Oui : une autre mode est possible

17/11/2017

Nous le savons depuis longtemps : les vêtements à bas prix sont généralement fabriqués dans de mauvaises conditions et contre un salaire de misère. Et pendant ce temps, les propriétaires de ces chaines de vêtements font partie des plus grandes fortunes du monde. Mais pourtant, une autre mode est possible.

Amancio Ortega, le fondateur de la marque de vêtements Zara, est l'un des 8 hommes les plus riches au monde. En 2016, sa fortune s’élevait à 67 milliards de dollars.

L’ouvrière textile Oum Chan, qui travaille pour un fournisseur de Zara au Cambodge, est payée 4,5 cents pour 12 pièces cousues.

Tout au long de la chaîne de production de nos vêtements, des hommes et des femmes se font exploiter. Mais cette situation n’est pas une fatalité. Il est parfaitement possible de permettre aux travailleurs du textile de travailler dans des conditions sûres et correctes. D'offrir des opportunités à des hommes et des femmes de talent, en leur offrant un environnement de travail agréable et un salaire décent.

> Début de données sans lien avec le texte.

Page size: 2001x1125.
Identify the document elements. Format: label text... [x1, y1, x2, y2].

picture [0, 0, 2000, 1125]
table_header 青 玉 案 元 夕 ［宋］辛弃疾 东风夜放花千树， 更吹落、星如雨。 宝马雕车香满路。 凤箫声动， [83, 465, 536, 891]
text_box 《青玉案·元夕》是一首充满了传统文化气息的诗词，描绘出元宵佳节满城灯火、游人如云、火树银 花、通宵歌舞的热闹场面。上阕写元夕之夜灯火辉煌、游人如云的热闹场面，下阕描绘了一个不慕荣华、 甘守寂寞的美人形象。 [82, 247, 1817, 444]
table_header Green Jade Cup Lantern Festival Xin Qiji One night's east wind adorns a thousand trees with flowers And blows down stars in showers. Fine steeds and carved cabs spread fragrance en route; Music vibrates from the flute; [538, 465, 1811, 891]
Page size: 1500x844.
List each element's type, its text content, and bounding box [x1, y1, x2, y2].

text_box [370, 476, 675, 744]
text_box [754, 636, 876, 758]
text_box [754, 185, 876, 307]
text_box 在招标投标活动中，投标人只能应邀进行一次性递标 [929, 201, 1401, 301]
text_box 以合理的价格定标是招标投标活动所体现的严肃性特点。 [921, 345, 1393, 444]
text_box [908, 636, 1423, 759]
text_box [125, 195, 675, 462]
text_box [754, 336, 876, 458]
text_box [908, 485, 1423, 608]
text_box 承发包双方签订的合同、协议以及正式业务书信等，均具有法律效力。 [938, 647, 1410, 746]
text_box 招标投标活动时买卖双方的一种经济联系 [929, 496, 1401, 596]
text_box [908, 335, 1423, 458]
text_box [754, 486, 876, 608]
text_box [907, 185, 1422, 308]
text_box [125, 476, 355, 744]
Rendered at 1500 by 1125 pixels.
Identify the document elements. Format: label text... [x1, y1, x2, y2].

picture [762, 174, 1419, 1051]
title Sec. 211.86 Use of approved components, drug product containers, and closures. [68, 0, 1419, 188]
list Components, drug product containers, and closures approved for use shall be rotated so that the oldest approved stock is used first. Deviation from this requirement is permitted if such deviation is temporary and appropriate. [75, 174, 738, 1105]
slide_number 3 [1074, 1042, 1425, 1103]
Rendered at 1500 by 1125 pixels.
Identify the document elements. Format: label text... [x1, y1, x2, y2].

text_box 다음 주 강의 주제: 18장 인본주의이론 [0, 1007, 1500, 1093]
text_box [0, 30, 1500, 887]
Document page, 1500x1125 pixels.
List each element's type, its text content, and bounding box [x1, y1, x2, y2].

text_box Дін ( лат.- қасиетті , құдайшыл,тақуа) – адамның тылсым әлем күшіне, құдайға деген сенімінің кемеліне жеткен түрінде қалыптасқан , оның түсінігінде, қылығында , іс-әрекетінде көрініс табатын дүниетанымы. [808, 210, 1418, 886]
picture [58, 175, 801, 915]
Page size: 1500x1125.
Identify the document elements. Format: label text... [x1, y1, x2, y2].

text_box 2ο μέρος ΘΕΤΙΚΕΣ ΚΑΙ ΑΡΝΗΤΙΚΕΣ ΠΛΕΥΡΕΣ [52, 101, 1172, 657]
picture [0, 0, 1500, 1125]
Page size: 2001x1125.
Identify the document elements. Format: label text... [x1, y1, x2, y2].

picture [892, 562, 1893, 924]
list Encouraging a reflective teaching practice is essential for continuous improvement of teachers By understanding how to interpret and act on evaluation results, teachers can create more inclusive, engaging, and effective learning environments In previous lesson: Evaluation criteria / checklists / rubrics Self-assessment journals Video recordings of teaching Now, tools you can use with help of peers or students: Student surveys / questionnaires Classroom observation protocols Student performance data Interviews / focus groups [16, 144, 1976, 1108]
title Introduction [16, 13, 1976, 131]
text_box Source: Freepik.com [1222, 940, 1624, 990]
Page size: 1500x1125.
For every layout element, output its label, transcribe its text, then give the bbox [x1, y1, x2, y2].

Une autre mode à l'honneur

Les équipes de bénévoles des magasins de seconde main Oxfam ont participé ce mois-ci à mettre à l'honneur une autre mode. Ils ont ainsi redoublé d'inventivité dans leurs vitrines pour cette campagne "Une Autre Mode est Possible." Une bonne occasion de parler du travail décent dans l'industrie du textile et des alternatives qui existent.

Nous pouvons agir

Nous pouvons faire pression sur les marques et sur nos politiciens, en tant que consommateur et électeur : 

Nous pouvons adopter le slow fashion :

Acheter des vêtements équitables (peut-être dans un magasin de seconde main d'Oxfam ? ), éthiques ou de seconde main, les customiser, les louer, les réparer, participer à un troc ou à une bourse aux vêtements... Ce ne sont pas les alternatives qui manquent. Il y a plein des possibilités pour acheter ses vêtements de façon durable et ne pas devoir les jeter à la poubelle trop vite.